雖是這般想,但她也很快地與幾位女郎玩上了彈棋。
然,也不過是小半刻的功夫,王靜姝所在的氍毹上,有女郎忽然怒扔了五木,還罵一聲“島夷。”
周旁遊戲的郎君女郎皆驚疑望去,尤其是幾個同為南地出身的子弟,眼中閃過一絲不快。
“島夷”既為罵海島上的野蠻人,南北兩地還未統一之時,南北兩地常互看不起,互罵“島夷”與“傖人”。
這都是極過分的罵法,也是南北子弟往來時彼此的忌諱。
王靜姝就是被人這樣指著鼻子罵了。
但她沒有反罵一句“傖人”回去,這只會令北地的世家子弟生出同仇敵愾。
“薛娘子連輸我,何至於罵人?”她嗓音悠緩自然,不顯急躁地就讓方吸引來的人知曉了緣由。
“五娘,莫要無理取鬧。
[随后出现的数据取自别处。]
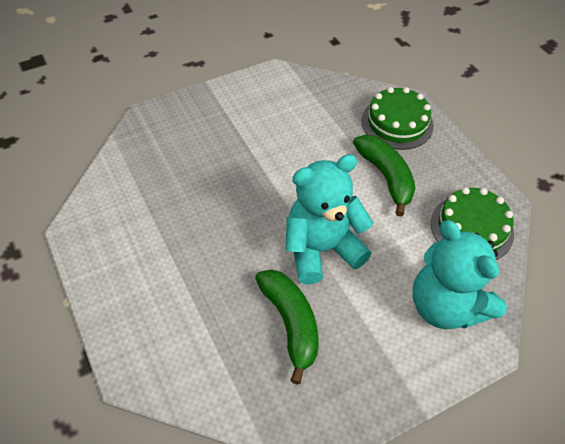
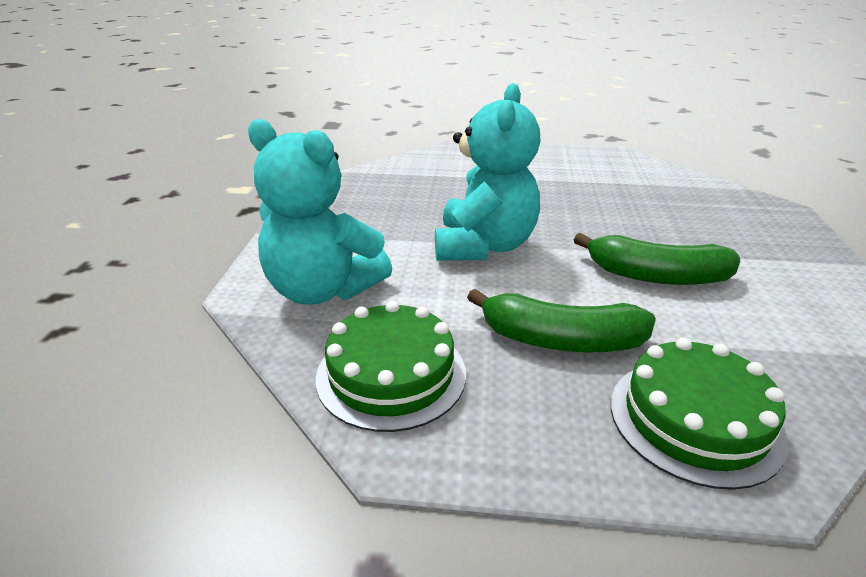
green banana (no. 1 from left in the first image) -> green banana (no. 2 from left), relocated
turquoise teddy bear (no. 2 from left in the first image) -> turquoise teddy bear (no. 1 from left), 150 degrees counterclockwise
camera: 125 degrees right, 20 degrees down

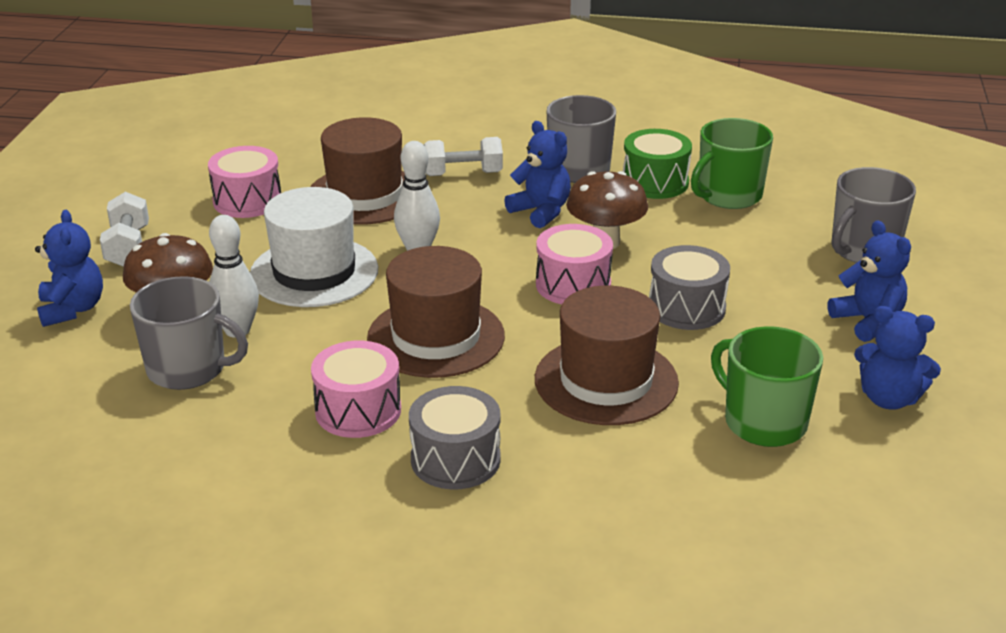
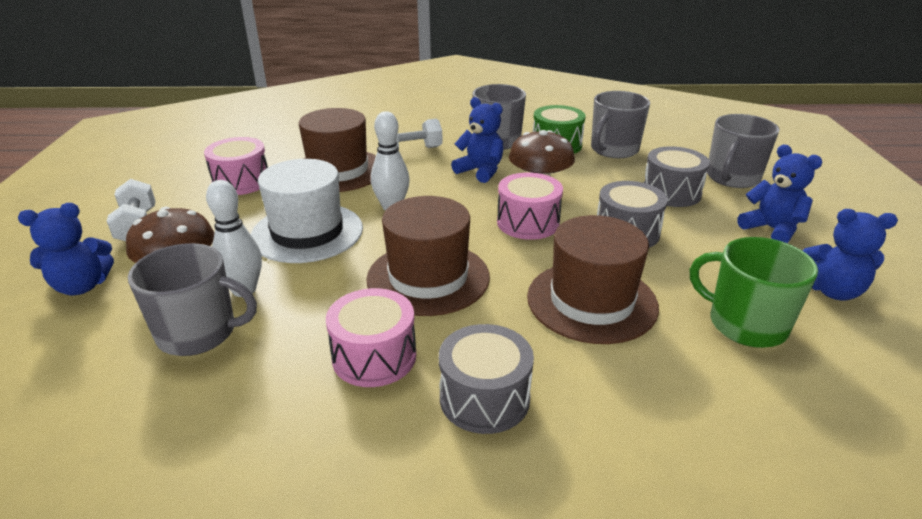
blue teddy bear (no. 1 from left), 90 degrees clockwise
green mug (no. 1 from left) -> grey mug (no. 3 from left)
none -> grey drum (no. 3 from left)
camera: 10 degrees left, 0 degrees up

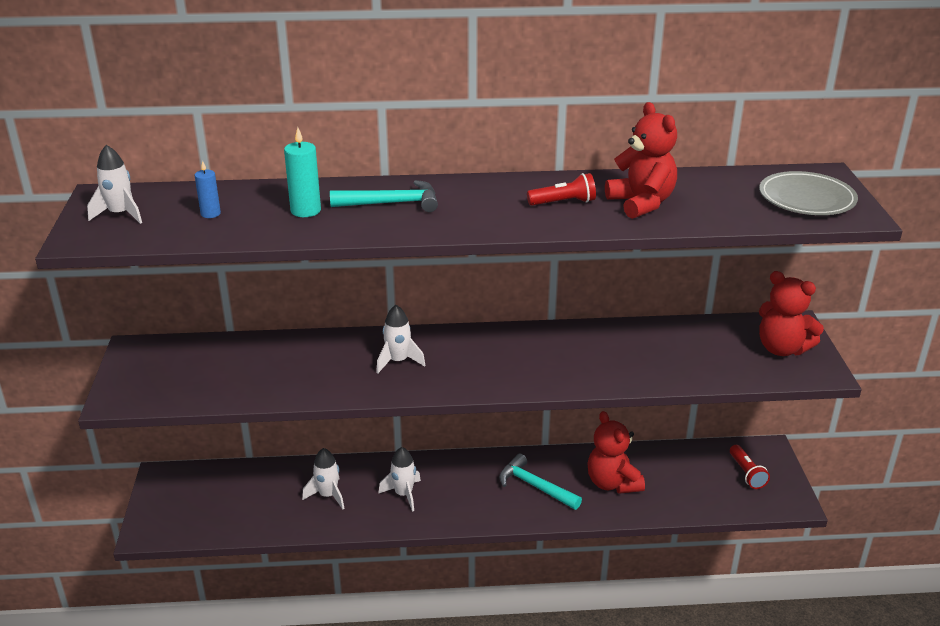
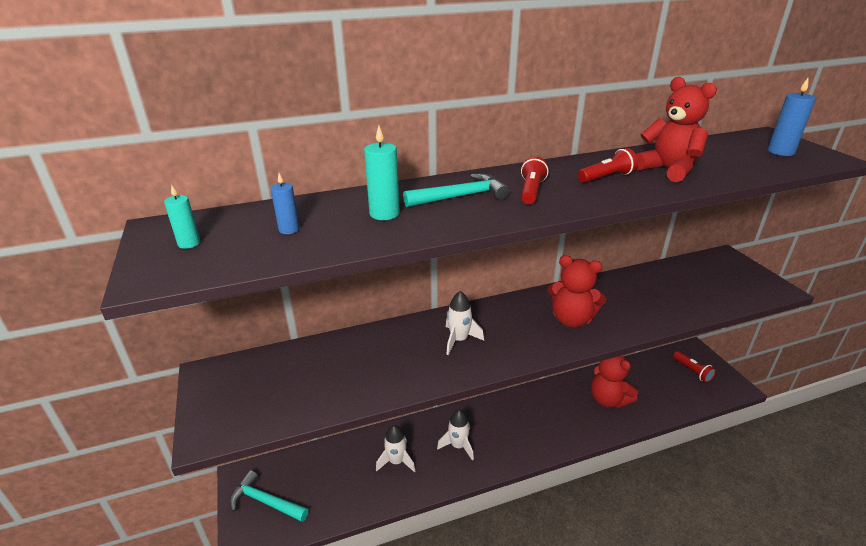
white rocket (no. 1 from left) -> turquoise candle (no. 1 from left)
turquoise hammer (no. 2 from left in the first image) -> turquoise hammer (no. 1 from left), relocated
grey plate -> blue candle (no. 2 from left)
red teddy bear (no. 3 from left in the first image) -> red teddy bear (no. 1 from left), relocated
none -> red flashlight (no. 1 from left)
camera: 15 degrees left, 0 degrees up

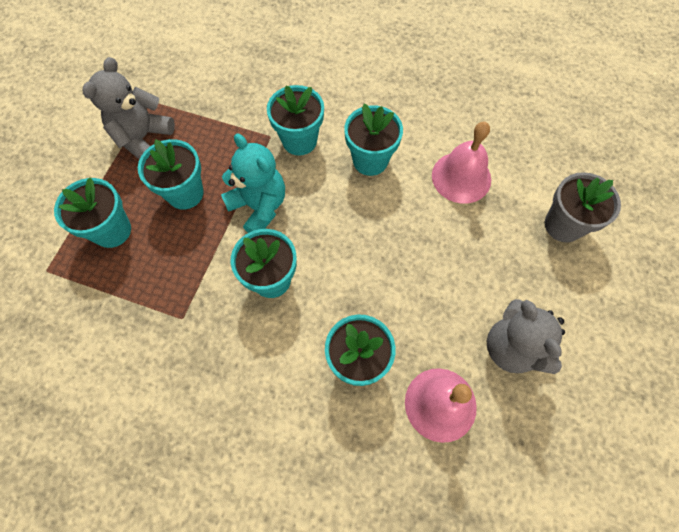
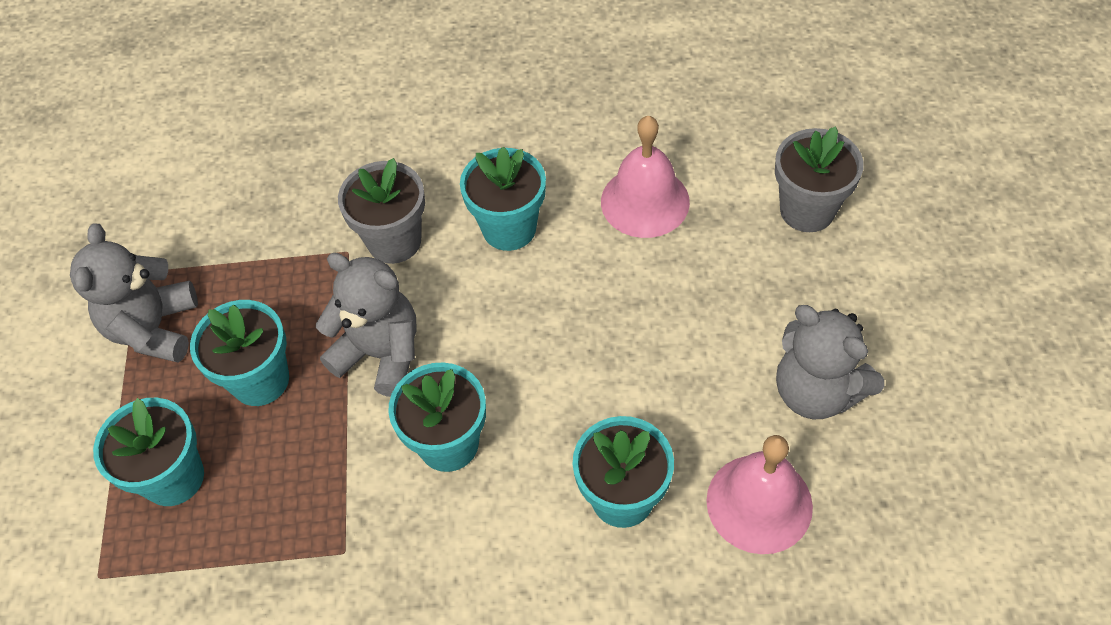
turquoise teddy bear -> grey teddy bear (no. 2 from left)
turquoise flower pot (no. 4 from left) -> grey flower pot (no. 1 from left)
camera: 20 degrees left, 10 degrees down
”鄭七郎呵斥,薛五娘是他家中表妹,這樣輸了兩次就氣急了罵人,他臉上也覺無光。
尤其還是罵的王娘子,王娘子又如何看他,他無比歉意地看向王靜姝,還不及再說些什麼,薛五娘見鄭七郎的態度,又來了脾性:“我如何無理取鬧,你們分就是在讓著這個島夷,不然緣何每次都只有我的棋子被吃了,她總擲得盧採,也分明有問題?”
同玩一局的樗蒲的郎君面上有些尷尬,薛五娘後一句指責莫須有,可前一句,他們確實在遇到王娘子棋子時,放過了些。
再開口為王娘子說話時,就有些弱了氣場,“王娘子總擲得盧採那是她自己運氣好。”
有人點頭。
但仍舊爭論不休,還有人因薛五孃的張口“島夷、島夷”的,犯了南北兩地士族的忌諱,更是站在了王靜姝這邊,洛京雖是北地,但也有不少南地子弟前來求學,亦或是的家中長輩入京為官的,再這樣下去,就不止是兩個女郎之間的爭論了。
王靜姝拋開了“五木”道:“薛娘子既覺得我投擲有問題,大可換一個“五木”,我們再玩一次。”
“那些郎君眼睛都恨不得黏在你身上,我再與你玩,豈不還是輸的份?”薛五娘當即反駁。
輸贏於王靜姝而言其實都不重要,而是要盡早解決了這矛盾,她是來赴宴與人交好,順帶再挑跳夫婿人選的,不是來與人爭吵的,讓步道:“那你想玩什麼?我都可。”
“投壺,我與你比投壺。”薛五娘道,她不信投壺還能有人幫得了王靜姝。
然她一說完,許多與王靜姝相熟識的,都靜默了一瞬,薛五娘可真是會挑。
王娘子投壺那是能單用一支箭反複投一百次,中一百次的高手,人家能用五木投擲出盧採或許真不是運氣,但也絕對是有技巧的實力。
就連鄭七郎也張了張口想阻止,他這表妹上個月才來鄭家小住,還不識得王娘子的本事。
王靜姝笑了地問:“你當真要與我比投壺,輸了可別再說我作假了。”
薛五娘察覺到了些議論,可話已出口,仍舊倔強地要與王靜姝比投壺。
她既確定,當即有僕侍搬來雕文飾金,高三尺的投壺。
投射用的不是箭桿,是特製的竹箭,而投壺內也裝了許多的小豆,投中後箭矢會反彈出,比的是“驍”法投壺,就用一支箭,反複地投,直到落地不中為止。
越來越多的人被女郎們的比試吸引聚來。
王靜姝先投,眾人只見鮮衣女郎烏發委腰,腰間雪青絲縧與赬霞裙裾交織一處,修身長立間,容顏昳麗若燦霞,光華璀璨若明珠。
眾人都目光都彙集在了女郎身上,為她風姿的傾倒,也為她容顏流連。
而中心的王靜姝卻心中計著數,隨著她投中次數的遞增,薛娘子的臉色越發地不好,她頂多能做到中七十,這已是極好的成績,而王靜姝卻不斷地超過這個數字。
當滿百後,王靜姝又不放心地多投了幾次,繼而接住了彈回的竹箭,沖薛五娘伸手示意。
薛五娘面上一會青一會白,最後竟哭了出來:“我不玩了。”
許是實在覺得沒臉,轉身就跑,鄭七郎遲疑看看王靜姝似還有話說,但薛五娘那兒又要他去看看看,只能無奈追薛五娘而去。
許多郎君女郎圍著王靜姝討問技巧,王靜姝尋席坐下,同人相談不久,有僕侍前來相邀:“王娘子,我家殿下有物歸還。”